Professor Jacob Mackey
Associate Professor, Comparative Studies in Literature and Culture
B.A., University of Texas at Austin; M.St., Christ Church, Oxford; Ph.D., Princeton University
Appointed In
2017
Office
Johnson Hall 402
Hours
W/F 5:00PM-6:30PM

Jacob L. Mackey specializes in Greek and Latin languages and literature, ancient religions, ancient childhood, and approaches to ancient cultures that are informed by the cognitive sciences.
 

Jacob L. Mackey, Associate Professor of Classics in the Comparative Studies in Literature and Culture department, grew up in south India and Austin, TX. In India, he spent his childhood in an ashram in an authoritarian cult, an experience that left him wary of institutional practices designed to “discipline the subject” through techniques of surveillance, confession, and punishment.

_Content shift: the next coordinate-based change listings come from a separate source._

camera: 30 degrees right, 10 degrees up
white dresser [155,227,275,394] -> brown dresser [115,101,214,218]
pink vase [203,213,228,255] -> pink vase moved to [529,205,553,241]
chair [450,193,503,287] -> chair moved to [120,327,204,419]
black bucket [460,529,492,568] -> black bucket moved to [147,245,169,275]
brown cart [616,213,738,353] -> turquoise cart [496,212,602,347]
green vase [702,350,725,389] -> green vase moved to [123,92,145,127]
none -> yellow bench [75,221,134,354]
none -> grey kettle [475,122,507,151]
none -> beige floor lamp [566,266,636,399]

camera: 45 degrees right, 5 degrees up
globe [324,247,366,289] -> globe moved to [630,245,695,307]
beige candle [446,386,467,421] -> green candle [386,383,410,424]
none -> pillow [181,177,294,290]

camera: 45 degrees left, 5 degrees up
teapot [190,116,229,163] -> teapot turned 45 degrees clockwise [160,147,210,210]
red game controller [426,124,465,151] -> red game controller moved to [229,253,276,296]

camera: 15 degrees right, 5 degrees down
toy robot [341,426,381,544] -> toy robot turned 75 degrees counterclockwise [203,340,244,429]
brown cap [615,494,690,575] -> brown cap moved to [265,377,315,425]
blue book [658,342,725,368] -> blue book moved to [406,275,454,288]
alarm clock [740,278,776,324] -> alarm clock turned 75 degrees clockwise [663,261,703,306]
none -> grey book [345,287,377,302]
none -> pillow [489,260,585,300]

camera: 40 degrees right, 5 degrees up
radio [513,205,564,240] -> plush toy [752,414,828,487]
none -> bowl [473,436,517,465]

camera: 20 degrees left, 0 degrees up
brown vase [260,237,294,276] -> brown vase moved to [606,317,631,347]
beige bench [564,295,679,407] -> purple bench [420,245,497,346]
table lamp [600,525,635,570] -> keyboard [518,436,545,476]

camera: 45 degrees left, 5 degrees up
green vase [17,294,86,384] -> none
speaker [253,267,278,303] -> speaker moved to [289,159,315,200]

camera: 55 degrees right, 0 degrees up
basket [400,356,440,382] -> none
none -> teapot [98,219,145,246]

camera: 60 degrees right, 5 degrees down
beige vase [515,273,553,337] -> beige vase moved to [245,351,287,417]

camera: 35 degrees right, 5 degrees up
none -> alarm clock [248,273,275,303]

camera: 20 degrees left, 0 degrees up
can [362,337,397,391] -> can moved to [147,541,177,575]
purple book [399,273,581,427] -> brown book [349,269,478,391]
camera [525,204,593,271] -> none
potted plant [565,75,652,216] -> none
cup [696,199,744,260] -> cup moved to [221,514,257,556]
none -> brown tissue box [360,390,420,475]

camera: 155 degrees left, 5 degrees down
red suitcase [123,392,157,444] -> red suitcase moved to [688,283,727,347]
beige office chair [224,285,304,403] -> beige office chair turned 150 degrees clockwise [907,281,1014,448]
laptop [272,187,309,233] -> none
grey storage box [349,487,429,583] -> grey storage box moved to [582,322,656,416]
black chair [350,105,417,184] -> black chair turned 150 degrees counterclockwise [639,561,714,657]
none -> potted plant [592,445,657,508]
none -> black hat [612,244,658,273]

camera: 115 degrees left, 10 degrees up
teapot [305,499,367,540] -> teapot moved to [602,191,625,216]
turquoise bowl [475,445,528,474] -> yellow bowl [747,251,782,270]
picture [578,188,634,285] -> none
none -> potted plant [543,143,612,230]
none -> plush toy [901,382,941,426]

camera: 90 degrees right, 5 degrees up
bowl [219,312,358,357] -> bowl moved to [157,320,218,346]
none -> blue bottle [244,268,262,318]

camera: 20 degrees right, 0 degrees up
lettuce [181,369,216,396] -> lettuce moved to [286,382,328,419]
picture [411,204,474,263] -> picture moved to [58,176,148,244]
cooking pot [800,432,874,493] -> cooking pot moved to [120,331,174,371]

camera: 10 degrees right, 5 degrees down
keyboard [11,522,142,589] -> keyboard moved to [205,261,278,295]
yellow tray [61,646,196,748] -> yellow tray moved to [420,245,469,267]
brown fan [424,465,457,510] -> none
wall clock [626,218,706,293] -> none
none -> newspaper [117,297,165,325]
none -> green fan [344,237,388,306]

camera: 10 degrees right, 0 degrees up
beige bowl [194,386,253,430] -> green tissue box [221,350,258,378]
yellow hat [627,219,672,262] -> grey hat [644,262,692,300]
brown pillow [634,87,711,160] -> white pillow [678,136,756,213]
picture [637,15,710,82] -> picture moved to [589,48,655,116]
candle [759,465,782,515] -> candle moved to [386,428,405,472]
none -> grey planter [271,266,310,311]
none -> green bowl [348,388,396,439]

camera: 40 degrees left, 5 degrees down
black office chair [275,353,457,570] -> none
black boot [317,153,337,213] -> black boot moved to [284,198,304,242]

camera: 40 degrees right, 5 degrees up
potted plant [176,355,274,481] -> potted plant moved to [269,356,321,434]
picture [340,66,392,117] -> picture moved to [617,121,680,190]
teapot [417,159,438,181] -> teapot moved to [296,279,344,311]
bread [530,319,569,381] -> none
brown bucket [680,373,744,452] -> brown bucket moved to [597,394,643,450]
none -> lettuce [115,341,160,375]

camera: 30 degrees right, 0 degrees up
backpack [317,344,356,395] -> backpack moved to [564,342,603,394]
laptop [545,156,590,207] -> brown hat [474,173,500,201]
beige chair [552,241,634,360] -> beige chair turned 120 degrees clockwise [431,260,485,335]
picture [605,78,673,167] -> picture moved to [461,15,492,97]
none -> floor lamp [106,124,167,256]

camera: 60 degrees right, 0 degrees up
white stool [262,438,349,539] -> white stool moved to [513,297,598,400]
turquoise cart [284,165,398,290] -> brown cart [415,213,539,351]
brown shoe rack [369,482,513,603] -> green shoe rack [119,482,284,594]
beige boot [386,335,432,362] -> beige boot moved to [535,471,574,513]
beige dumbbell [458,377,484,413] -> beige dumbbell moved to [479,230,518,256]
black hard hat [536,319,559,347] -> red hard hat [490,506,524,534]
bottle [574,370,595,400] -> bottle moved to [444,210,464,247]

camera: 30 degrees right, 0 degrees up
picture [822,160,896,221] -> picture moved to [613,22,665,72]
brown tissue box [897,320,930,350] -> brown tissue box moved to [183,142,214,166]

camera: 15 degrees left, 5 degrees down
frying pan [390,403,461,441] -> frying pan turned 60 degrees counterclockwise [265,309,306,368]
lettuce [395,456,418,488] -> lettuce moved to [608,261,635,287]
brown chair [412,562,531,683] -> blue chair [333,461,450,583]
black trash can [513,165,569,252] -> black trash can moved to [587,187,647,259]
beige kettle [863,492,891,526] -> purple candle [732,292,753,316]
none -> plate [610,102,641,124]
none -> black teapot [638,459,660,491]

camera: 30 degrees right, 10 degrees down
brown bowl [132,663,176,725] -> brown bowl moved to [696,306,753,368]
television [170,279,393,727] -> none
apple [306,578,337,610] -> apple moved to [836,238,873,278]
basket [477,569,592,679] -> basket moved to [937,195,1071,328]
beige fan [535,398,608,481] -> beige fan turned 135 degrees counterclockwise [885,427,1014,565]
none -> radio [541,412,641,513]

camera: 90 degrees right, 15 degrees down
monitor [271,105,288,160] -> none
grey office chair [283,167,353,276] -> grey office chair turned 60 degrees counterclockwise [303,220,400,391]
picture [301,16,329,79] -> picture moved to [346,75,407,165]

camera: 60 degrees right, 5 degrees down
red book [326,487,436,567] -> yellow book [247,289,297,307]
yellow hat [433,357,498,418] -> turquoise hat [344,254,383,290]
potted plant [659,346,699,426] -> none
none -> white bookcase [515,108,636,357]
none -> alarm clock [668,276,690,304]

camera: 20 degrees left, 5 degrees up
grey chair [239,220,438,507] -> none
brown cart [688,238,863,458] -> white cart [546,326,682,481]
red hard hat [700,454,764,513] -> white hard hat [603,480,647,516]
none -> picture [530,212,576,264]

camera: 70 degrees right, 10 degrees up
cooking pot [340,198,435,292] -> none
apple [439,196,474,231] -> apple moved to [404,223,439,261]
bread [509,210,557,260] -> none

In Austin, before going to college and embarking on an academic career, he spent 15 years working in minimum wage jobs, an experience that left him skeptical of the self-legitimating ideologies of elite "manager" classes, which often function to justify their privileged economic status. He spends a good deal of his time when he’s not teaching and writing looking for credible assessments of and real solutions to our most pressing social problems.

Jacob Mackey writes on Greek and Latin literature but his primary academic work employs theories and findings from the cognitive sciences in order to understand and explain ancient Roman culture. His publications in this area include “Roman ritual orthopraxy and overimitation,” in The Routledge Handbook of Classics and Cognitive Theory, as well as “Developmental psychologies in the Roman world: Change and continuity,” in History of Psychology, and also “Das Erlöschen des Glaubens: The Fate of ‘Belief’ in the Study of Roman Religion,” in Phasis. His book Belief and Cult: From Intuitions to Institutions in Roman Religion appeared with Princeton University Press in 2022. He received his B.A. from the University of Texas at Austin, his M.St. from Christ Church, Oxford, and his Ph.D. from Princeton.